While the USA Airlines are being pounded with high oil prices and an economy that is in far worse shape than the waning Bush Administration seems to understand, the larger EU
Air France KLM Group reported a consolidated net profit of €748 million ($1.17 billion) for the fiscal year ended March 31, a 16% decline from the €891 million earned in the prior year as it booked a €530 million provision to cover possible penalties arising from the ongoing antitrust probe into airline cargo activities. Net profit also benefited by €284 million in disposal gains. Excluding the exceptional items, earnings rose 10.8% to €987 million. Revenue was ahead 5.8% to €24.1 billion and operating costs climbed.

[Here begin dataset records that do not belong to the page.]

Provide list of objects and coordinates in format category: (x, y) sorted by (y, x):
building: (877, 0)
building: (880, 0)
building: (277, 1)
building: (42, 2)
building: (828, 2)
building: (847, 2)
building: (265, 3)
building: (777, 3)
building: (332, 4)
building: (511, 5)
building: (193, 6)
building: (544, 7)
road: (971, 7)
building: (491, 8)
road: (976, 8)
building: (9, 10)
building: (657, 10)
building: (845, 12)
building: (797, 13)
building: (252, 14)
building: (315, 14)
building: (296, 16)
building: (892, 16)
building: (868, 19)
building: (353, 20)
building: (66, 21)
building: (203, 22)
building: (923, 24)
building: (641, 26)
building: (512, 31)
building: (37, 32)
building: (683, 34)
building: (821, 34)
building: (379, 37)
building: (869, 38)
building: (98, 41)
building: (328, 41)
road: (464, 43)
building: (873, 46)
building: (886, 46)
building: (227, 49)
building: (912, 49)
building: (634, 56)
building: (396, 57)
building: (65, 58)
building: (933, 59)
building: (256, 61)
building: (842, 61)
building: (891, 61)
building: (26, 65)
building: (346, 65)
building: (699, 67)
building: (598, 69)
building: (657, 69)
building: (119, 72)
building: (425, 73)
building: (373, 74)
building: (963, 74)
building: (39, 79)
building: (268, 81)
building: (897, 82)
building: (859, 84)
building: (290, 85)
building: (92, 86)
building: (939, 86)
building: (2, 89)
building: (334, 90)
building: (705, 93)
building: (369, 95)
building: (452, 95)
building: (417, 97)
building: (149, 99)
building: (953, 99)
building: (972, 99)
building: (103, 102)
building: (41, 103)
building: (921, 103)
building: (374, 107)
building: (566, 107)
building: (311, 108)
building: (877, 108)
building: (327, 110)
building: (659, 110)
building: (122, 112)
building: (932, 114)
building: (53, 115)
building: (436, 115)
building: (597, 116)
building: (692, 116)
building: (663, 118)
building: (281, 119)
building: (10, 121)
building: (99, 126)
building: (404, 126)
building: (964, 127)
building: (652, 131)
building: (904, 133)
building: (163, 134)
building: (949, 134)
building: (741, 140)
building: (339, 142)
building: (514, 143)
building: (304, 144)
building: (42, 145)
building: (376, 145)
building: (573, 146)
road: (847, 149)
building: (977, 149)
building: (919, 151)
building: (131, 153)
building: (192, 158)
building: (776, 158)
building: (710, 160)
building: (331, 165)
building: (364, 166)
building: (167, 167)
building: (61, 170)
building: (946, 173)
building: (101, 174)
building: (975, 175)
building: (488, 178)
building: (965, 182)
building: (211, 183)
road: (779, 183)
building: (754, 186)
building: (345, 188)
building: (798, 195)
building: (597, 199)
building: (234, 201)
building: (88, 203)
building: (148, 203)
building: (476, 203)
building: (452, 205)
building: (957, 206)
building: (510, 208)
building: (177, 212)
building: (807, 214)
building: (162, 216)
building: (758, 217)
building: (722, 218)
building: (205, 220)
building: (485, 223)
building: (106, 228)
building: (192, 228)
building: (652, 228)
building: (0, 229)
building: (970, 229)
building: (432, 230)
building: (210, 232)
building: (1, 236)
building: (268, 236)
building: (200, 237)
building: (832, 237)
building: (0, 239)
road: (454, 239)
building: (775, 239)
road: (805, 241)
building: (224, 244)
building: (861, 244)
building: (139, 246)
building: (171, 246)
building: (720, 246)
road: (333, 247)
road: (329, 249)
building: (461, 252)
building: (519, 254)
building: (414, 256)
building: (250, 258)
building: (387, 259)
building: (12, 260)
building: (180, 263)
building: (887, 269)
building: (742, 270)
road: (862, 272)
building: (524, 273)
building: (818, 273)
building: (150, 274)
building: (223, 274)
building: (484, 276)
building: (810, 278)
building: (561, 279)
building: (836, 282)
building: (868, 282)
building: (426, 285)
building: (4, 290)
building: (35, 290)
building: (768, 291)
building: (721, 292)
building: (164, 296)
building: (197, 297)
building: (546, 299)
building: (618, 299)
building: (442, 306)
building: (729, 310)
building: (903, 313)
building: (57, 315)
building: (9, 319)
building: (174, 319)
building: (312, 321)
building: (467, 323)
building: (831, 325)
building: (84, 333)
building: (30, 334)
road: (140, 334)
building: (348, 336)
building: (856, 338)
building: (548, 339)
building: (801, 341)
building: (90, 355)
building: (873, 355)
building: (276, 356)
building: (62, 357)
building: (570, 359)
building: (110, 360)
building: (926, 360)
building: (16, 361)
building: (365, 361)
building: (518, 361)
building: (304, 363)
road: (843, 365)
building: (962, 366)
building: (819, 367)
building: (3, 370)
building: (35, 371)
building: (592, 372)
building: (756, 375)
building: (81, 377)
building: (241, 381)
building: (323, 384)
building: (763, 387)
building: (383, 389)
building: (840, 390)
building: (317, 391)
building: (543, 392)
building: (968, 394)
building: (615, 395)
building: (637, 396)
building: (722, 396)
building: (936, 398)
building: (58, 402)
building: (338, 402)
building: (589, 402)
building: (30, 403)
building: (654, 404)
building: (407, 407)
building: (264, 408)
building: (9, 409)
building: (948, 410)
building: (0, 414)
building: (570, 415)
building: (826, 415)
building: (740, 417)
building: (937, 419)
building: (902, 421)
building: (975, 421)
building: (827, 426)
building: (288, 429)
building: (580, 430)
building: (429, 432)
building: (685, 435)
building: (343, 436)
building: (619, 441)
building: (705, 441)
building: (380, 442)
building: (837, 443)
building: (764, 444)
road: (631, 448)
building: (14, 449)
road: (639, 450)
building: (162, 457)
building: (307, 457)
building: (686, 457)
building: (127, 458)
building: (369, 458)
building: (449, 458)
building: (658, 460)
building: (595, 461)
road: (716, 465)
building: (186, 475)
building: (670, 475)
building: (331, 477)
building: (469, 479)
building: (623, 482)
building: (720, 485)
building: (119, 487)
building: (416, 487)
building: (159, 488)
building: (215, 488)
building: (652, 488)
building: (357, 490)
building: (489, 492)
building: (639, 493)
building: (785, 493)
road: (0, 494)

German national airline Lufthansa has revealed a huge increase in profits over 2007, reaping the benefits of a successful takeover and increasing popularity of its flight routes.Net profit for 2007 was claimed to have doubled on the previous year. Combined group traffic surged 30 per cent in January from a year previously, with collective passenger demand for European, American, Middle Eastern and African destinations growing fast. A group total of 62.9 million passengers were handled over the year.

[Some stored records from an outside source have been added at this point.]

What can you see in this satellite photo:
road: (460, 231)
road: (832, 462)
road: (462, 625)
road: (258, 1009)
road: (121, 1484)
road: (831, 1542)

British Airways has reported a 45% rise in annual profits but warned that economic uncertainty and high fuel costs pose challenges. BA made a profit of £883m in the year to 31 March, which BA boss Willie Walsh called an "outstanding" result.
Correspondingly the US airlines all reported significant losses for the quarter and will now face annual losses for the period.

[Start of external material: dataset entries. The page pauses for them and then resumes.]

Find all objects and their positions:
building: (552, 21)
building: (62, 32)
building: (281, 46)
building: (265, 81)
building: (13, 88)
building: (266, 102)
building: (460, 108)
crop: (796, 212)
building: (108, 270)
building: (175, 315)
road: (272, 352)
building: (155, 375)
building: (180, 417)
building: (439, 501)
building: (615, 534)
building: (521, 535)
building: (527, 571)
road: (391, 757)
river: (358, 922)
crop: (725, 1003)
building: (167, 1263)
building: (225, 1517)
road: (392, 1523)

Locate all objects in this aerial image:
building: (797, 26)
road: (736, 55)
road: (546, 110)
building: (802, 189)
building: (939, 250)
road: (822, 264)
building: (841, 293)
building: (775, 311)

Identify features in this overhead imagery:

So I am a simple guy. If these guys can make profit why not the US airlines? Do the Europeans have a secret ingredient in the water that doesn’t work in the New World?
I believe that there is a collective set of issues that means that rationally speaking the US airlines need to rethink their business models and take a long hard look at their approach to the market. Fixing the current broken US airline model is obviously no trivial task. However the ability to hold onto margins through such tools as Fuel Surcharges, is both a better extrernal way to handle the current oil crisis and a more honest approach to the market. The unbundling approach and using ancillary revenues to prop up the broken US airline business model is a sure fire way to piss of your customers and indeed assure your brand is devalued. Sadly the approach taken (because of the “fear” of transparency to the customer community ) of failing to raise core prices to accommodate the increase in oil or to split out oil based increases through a fuel surcharge is now soundly demonstrated as a failed strategy. For this the US airlines have only themselves to blame for their predicament.
How can we have any sympathy for this behavior? At the very time that the US airlines should have the consumers (that’s everybody) on their side as victims, they are being reviled by their loyal and unloyal customers alike.